◆ **Text excerpt**:
The best-first selection approach was used to select features that contributed most to the task. Sampling with replacement was used to select a random sample from the training dataset, and a uniform distribution was used to determine the likelihood of obtaining an instance from each of the three classes (NEWS, CHAT, and UNSURE). A variety of supervised learning techniques were used [21] .

2) Nonparametric Machine Learning Models

The term nonparametric refers to models in which the underlying data distribution is not assumed to have a fixed shape or a fixed number of parameters. Instead, they adjust to the structure of the data, which can be used with both supervised and unsupervised ML models. In classifying fake news according to its prevalence level, in addition to the use of textual information (text and headlines) and content features, preventive strategies can also be implemented to create early predictions regarding the spread of fake news [22] .

3) Logistic Regression Model

Logistic regression models are statistical models used to estimate the probability of a binary event, such as yes/no, true/false, and, in our context, common/uncommon, using one or more independent variables [23] . Logistic regression has been used in the health sector to classify health-related rumors. According to a study on rumor veracity categorization, the length of rumor headlines or statements and the use of pictures in rumor statements were adversely connected with the chance that a rumor was real. The following characteristics were positively connected with the likelihood that a rumor would be true: hyperlinks, the names of people or places mentioned in the rumor, and hints about the source of information [24] .

Using regression tasks, fact-checking platforms are developing computational methods to predict the popularity of false rumors, focusing on immediate contextual information, such as rumor content and user profile information [25] .

4) Support Vector Machines (SVMs)

In the 1950s, the SVM method first appeared, subsequently developing as a kernel computer [16] . The SVM is a supervised ML model that is applied to classification and regression problems and works by ideally dividing data points into different classes to determine the ideal hyperplane in the feature space [26] .

In this study, Qin et al. used an SVM on a training set and based rumor prediction on a fixed threshold technique to maximize prediction accuracy. Furthermore, they used pseudo-feedback, novelty-based, and content-based features. The proposed method can reliably forecast whether an item eventually becomes a rumor, enabling the refutation of false information before it spreads and causes harm to society. Rumor prediction significantly increases the precision of cutting-edge rumor detection software [5] .

5) Random Forest (RF)

The RF model, which is also widely used for categorization, uses several decision trees. In this model, each decision tree serves as a classifier, and a random sampling algorithm aggregates all classification results before the final classification decision is reached. RF has been demonstrated to be a highly accurate and reliable algorithm compared with various rumor-refuting microblogs [27] . However, it has not been proven to be as effective as XGBoost in identifying users who are more likely to deny rumors [28] .

◆ **Problems to work on**:
A) Please retype the part of the excerpt on machine learning for rumor detection that opens with the words containing "4) Support Vector" and closes with "Random Forest (RF)".
B) In the excerpt on machine learning for rumor detection, condense the paragraph beginning "The RF model, which is also widely used" into a short bulleted list that keeps its main facts.

◆ **Data extract**:
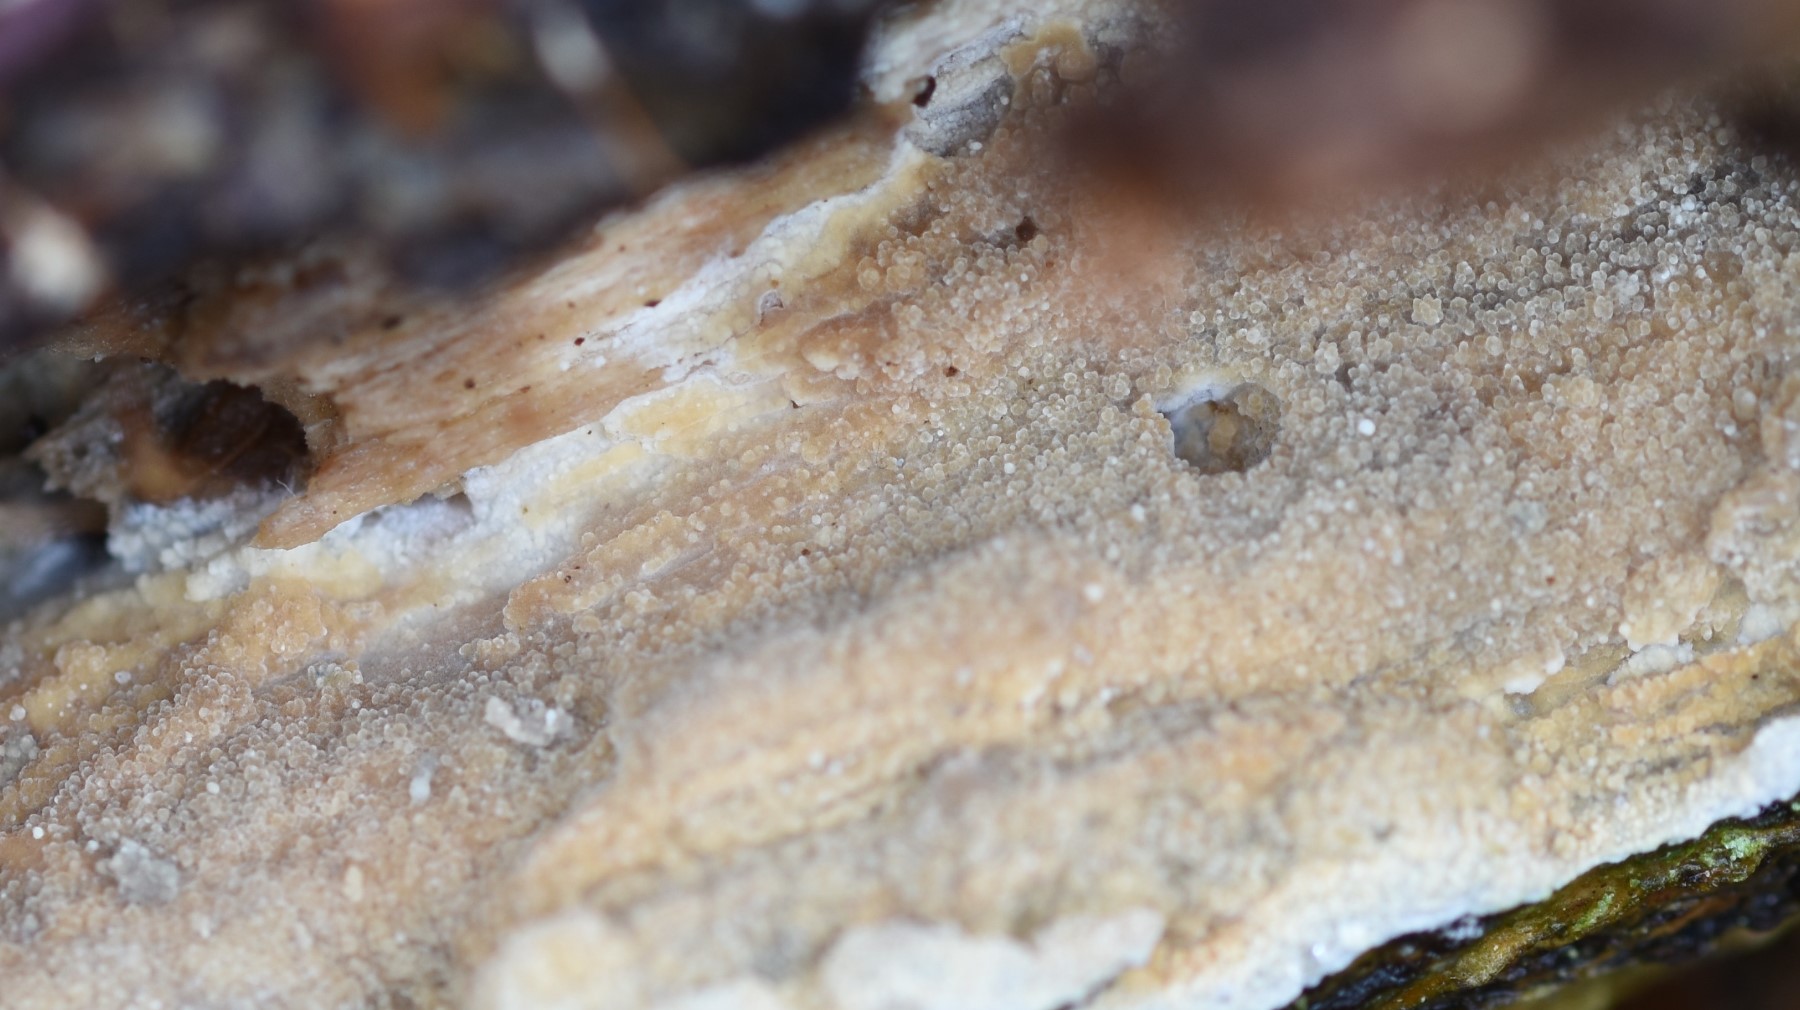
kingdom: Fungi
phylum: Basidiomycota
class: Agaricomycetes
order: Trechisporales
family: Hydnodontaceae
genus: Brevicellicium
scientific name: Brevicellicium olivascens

◆ **Answers provided**:
A)
4) Support Vector Machines (SVMs)

In the 1950s, the SVM method first appeared, subsequently developing as a kernel computer [16] . The SVM is a supervised ML model that is applied to classification and regression problems and works by ideally dividing data points into different classes to determine the ideal hyperplane in the feature space [26] .

In this study, Qin et al. used an SVM on a training set and based rumor prediction on a fixed threshold technique to maximize prediction accuracy. Furthermore, they used pseudo-feedback, novelty-based, and content-based features. The proposed method can reliably forecast whether an item eventually becomes a rumor, enabling the refutation of false information before it spreads and causes harm to society. Rumor prediction significantly increases the precision of cutting-edge rumor detection software [5] .

5) Random Forest (RF)

B)
- The RF model, widely used for categorization, relies on several decision trees.
- Each decision tree acts as a classifier, and a random sampling algorithm aggregates all classification results before the final classification decision.
- RF has been shown to be a highly accurate and reliable algorithm compared with various rumor-refuting microblogs [27].
- It has not been proven as effective as XGBoost at identifying users who are more likely to deny rumors [28].